(WHTM) — Whether you enjoy it in a movie theater, or as a simple snack at work, popcorn is one of those foods that most people enjoy.

But how does popcorn, well, pop?

Popcorn comes from a specific type of corn kernel. This kernel has two layers: one layer is the hull and the other layer is the endosperm. The endosperm is where the hard starch and a small amount of moisture are located. The hull is the outer, yellow-colored shell of the kernel.

According to The Spruce Eats, when these kernels are heated, the small amount of moisture inside the kernel begins to expand and then turns to steam.
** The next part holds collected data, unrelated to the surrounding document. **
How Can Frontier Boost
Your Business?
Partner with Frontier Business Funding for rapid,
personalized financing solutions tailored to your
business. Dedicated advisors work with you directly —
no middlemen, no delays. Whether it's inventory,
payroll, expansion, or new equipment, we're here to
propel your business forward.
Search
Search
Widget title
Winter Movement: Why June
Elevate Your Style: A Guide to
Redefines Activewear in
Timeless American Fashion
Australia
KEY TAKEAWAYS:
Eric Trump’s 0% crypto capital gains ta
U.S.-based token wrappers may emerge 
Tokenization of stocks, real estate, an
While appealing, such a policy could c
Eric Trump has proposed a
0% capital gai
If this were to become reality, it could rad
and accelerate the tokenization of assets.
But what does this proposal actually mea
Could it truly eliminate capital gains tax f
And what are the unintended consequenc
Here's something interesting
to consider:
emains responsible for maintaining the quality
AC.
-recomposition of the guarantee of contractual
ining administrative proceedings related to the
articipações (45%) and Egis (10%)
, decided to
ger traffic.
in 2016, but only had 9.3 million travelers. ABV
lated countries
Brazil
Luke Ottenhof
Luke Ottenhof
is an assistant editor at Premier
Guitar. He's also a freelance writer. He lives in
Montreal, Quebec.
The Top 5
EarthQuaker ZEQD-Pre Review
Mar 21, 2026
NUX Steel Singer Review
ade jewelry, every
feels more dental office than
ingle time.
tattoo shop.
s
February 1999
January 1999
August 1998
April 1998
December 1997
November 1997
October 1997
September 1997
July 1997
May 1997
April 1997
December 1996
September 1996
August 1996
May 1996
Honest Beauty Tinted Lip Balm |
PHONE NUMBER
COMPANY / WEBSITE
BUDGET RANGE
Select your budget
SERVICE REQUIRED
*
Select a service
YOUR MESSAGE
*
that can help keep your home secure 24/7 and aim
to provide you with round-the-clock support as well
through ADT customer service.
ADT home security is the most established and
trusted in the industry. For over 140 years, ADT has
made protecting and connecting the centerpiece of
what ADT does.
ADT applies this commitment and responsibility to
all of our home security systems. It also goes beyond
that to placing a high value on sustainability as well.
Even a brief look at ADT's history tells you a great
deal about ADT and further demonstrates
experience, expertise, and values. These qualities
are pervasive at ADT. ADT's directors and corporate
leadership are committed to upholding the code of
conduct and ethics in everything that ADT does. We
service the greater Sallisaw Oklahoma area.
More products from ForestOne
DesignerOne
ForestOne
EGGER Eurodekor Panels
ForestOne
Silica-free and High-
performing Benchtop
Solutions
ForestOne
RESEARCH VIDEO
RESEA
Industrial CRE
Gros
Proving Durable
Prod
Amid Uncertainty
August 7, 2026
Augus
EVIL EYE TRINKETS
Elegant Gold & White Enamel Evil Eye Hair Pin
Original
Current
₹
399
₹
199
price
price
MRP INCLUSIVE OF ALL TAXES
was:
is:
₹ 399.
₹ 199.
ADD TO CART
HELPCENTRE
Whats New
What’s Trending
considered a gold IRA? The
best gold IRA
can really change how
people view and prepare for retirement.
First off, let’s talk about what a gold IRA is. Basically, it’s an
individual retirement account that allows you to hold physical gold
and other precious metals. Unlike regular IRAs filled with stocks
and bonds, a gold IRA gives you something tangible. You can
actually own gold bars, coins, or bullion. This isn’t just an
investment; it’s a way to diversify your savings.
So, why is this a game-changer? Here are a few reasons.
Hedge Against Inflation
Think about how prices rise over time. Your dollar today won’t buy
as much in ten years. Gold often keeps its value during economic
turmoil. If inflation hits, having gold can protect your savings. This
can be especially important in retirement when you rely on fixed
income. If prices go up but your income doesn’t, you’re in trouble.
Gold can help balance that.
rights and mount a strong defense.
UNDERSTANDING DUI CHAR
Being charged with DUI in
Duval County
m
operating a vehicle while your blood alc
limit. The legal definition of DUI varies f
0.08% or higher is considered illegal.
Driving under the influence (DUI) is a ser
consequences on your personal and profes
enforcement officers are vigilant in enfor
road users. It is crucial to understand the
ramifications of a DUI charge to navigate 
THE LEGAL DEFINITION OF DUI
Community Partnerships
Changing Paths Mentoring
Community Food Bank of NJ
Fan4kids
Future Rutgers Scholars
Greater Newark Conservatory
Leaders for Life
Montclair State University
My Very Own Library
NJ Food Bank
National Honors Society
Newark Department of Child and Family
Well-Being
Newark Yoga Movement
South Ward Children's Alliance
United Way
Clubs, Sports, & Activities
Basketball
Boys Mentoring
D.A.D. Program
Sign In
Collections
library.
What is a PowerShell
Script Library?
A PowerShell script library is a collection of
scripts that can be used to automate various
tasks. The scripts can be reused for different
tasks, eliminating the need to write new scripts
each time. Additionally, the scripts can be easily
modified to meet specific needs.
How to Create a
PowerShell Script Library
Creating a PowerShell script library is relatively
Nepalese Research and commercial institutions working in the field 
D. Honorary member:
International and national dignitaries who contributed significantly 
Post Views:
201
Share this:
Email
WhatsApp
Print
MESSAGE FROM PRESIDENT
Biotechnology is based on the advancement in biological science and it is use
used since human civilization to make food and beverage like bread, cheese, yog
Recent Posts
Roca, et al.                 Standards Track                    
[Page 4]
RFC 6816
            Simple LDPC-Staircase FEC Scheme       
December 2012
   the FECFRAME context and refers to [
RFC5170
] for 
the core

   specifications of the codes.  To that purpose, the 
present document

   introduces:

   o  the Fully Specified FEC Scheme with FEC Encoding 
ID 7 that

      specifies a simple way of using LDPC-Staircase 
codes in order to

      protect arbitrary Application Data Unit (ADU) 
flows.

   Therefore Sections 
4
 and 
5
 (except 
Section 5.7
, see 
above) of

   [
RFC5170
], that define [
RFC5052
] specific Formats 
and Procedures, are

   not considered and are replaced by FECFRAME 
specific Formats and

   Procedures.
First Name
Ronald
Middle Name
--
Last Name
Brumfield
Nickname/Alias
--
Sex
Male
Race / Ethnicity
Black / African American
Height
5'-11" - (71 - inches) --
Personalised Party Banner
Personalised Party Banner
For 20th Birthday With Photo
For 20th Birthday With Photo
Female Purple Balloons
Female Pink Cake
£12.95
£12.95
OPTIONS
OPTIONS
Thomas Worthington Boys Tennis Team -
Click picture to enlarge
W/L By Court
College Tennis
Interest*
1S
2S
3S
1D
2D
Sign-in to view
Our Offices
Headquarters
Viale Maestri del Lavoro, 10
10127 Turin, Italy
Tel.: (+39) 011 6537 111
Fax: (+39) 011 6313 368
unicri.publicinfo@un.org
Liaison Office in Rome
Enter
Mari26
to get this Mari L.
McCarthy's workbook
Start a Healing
At the same time, the heat makes the hard starch become more malleable and can move.

The kernel continues to heat up and the pressure inside the endosperm continues to build up so much that the hull of the kernel cannot hold the pressure. This is when the hull ruptures, the steam expands and causes the now-soft starch to puff out. The steam escapes instantly and this is what causes the starch to become solid once again as it cools.

This is why popcorn is so fluffy, due to it going from a solid to a semi-liquid state and then back to a solid.

Ever wonder why when you sometimes pop popcorn, some of the kernels do not pop?

Spruce Eats says that this can be due to the hull not being formed correctly. If there is a small crack in the hull of the kernel, the pressure cannot build up normally as it would if the hull as completely intact.

Another reason may be that the kernel is lacking enough moisture to cause enough steam to rupture the hull. Improper heating may also contribute to kernels not popping. Popcorn pops the best in dry heat produced by air or oil, and heating the corn too slowly or at temperatures that are too low may not create the exact pressure the kernel needs to pop.